Surgical interventions/general anesthesia
The use of hypotensive drugs during major surgery or during general anesthesia may result in inhibition of angiotensin II formation due to compensatory renin secretion.
The significant decrease in BP associated with this effect can be prevented by increasing circulating blood volume.
Patients taking ACE inhibitors should inform their surgeon/anesthesiologist prior to surgical procedures (including dental procedures).
Serum potassium
Cases of hyperkalemia have been reported.
Risk factors for hyperkalemia include renal insufficiency, diabetes mellitus, therapy with potassium-saving diuretics (spironolactone, triamterene and amiloride), use of potassium preparations and potassium-based salt substitutes, especially in patients with impaired renal function.
When combined use of lisinopril and these drugs is necessary, regular monitoring of serum potassium concentrations is indicated.
Double RAS blockade
The simultaneous use of ACE inhibitors, angiotensin II receptor blockers, or aliskiren increases the risk of arterial hypotension, hyperkalemia, and renal function impairment (including acute renal failure).
Hence, combined administration of ACE inhibitors, angiotensin II receptor blockers or aliskiren for dual RAAS blockade is not recommended.
If there is an absolute indication for dual RAAS blockade, it should be performed under close professional supervision with frequent monitoring of renal function, electrolytes and BP.
The concomitant use of ACE inhibitors with drugs containing aliskiren is contraindicated in patients with diabetes mellitus and/or with moderate or severe renal insufficiency (FFR less than 60 ml/min/1.73 m2 body surface area) and is not recommended in other patients;
The concomitant use of ACE inhibitors with angiotensin II receptor antagonists is contraindicated in patients with diabetic nephropathy and is not recommended in other patients.
Neutropenia/agranulocytosis/thrombocytopenia/anemia
Neutropenia/agranulocytosis, thrombocytopenia and anemia may occur with ACE inhibitors. In patients with normal renal function and in the absence of other aggravating factors, neutropenia is rare.

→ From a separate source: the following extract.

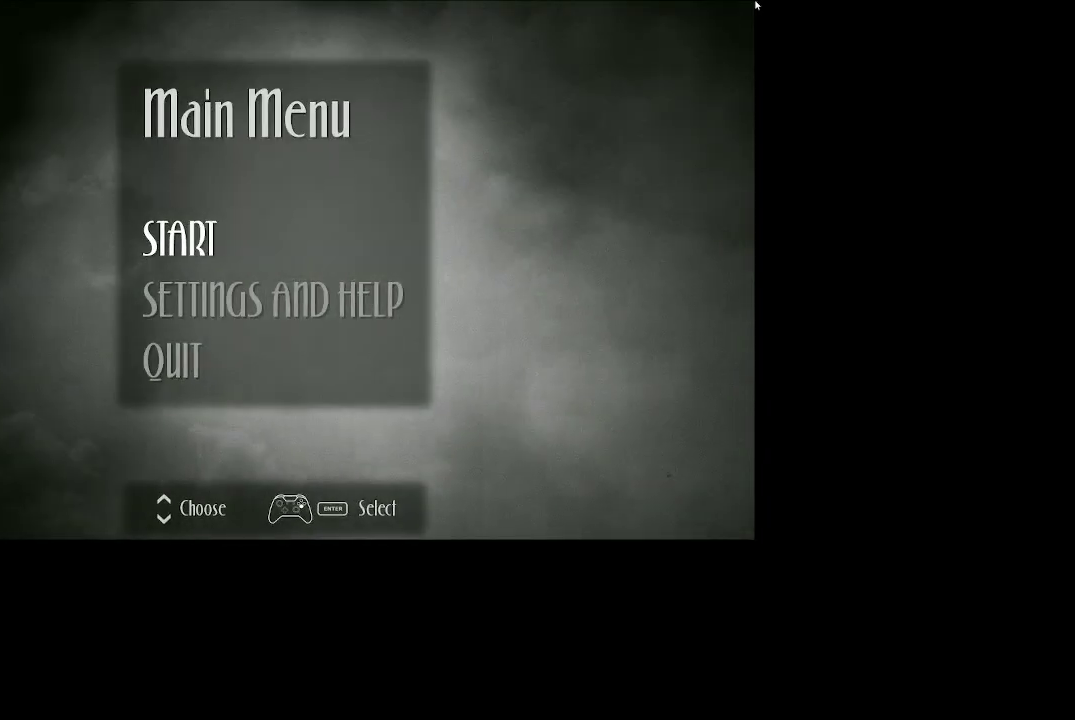
{"buttons": [], "left_stick": "center", "right_stick": "center", "events": [[133, "DPAD_DOWN", "down"], [267, "DPAD_DOWN", "up"]]}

Particular caution should be exercised when prescribing Equipress in patients with systemic connective tissue disease, while taking immunosuppressants, allopurinol or procainamide or in combination of these risk factors, especially in patients with impaired renal function.

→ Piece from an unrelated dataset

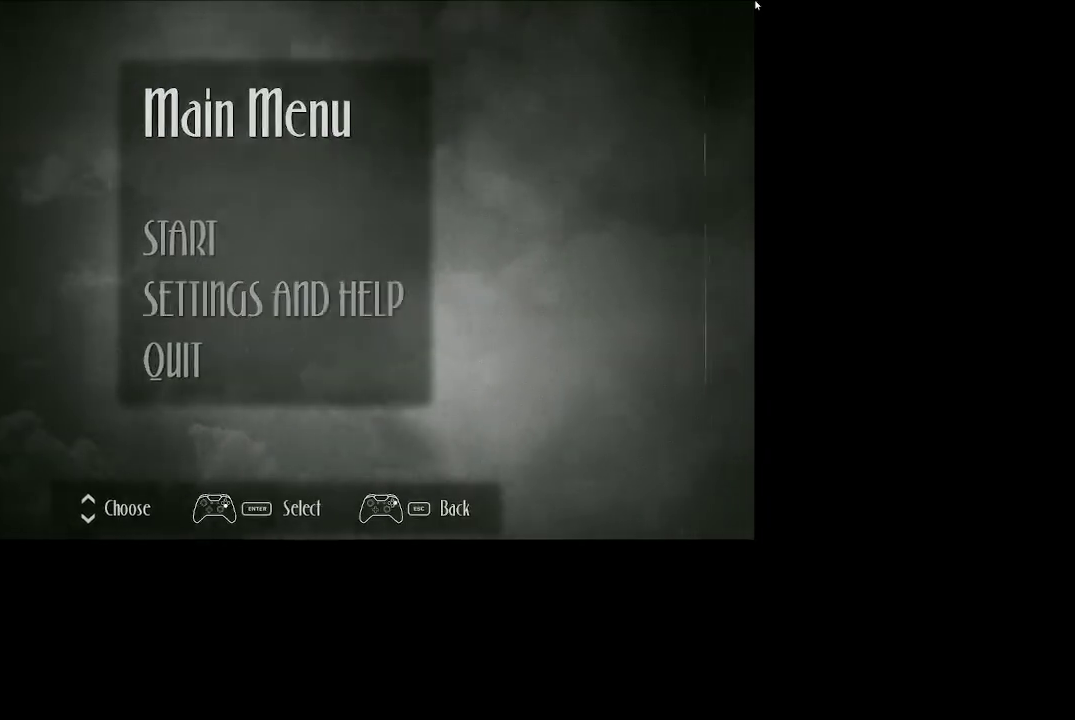
{"buttons": [], "left_stick": "center", "right_stick": "center", "events": [[33, "A", "down"], [133, "A", "up"]]}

Some patients have had severe infections, in some cases resistant to intensive antibiotic therapy. When prescribing Equapress in such patients, it is recommended that the plasma leukocyte count be monitored periodically.

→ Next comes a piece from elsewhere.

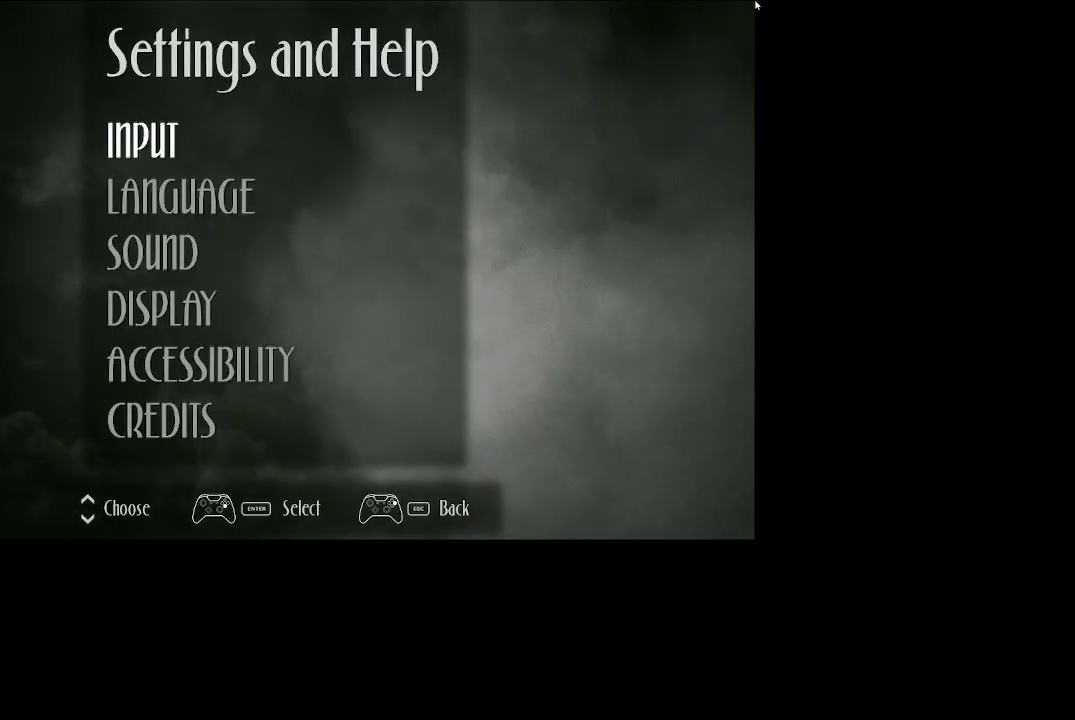
{"buttons": [], "left_stick": "center", "right_stick": "center", "events": [[367, "DPAD_DOWN", "down"], [500, "DPAD_DOWN", "up"]]}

Patients should tell their physician about any signs of infectious disease (e.g., sore throat, fever).
Midral stenosis/ aortic stenosis/hypertrophic cardiomyopathy
The ACE inhibitors should be prescribed with caution in patients with mitral stenosis and in patients with left ventricular outflow tract obstruction (aortic stenosis, hypertrophic cardiomyopathy).
Hepatic failure
Cholestatic jaundice occurs very rarely with ACE inhibitors. If this syndrome progresses, fulminant liver necrosis develops, sometimes with a fatal outcome. The mechanism of this syndrome is unclear. If jaundice or significant increase in “hepatic” enzymes activity occurs with ACE inhibitors, Equapress should be discontinued and the patient should be closely monitored.
Ethnic differences
Patients of the Negro race are more likely than those of other races to develop angioedema while taking ACE inhibitors. ACE inhibitors may have less pronounced antihypertensive effects in non-Hispanic patients compared to other races.
It is possible that this difference is due to the fact that patients with arterial hypertension of the non-Hispanic race are more likely to have low renin activity.
Lactose
The drug contains lactose monohydrate, so it should not be taken in patients with rare hereditary galactose intolerance, lactase deficiency or glucose-galactose malabsorption syndrome.
There are no data on the effect of Equapress on driving and operating machinery.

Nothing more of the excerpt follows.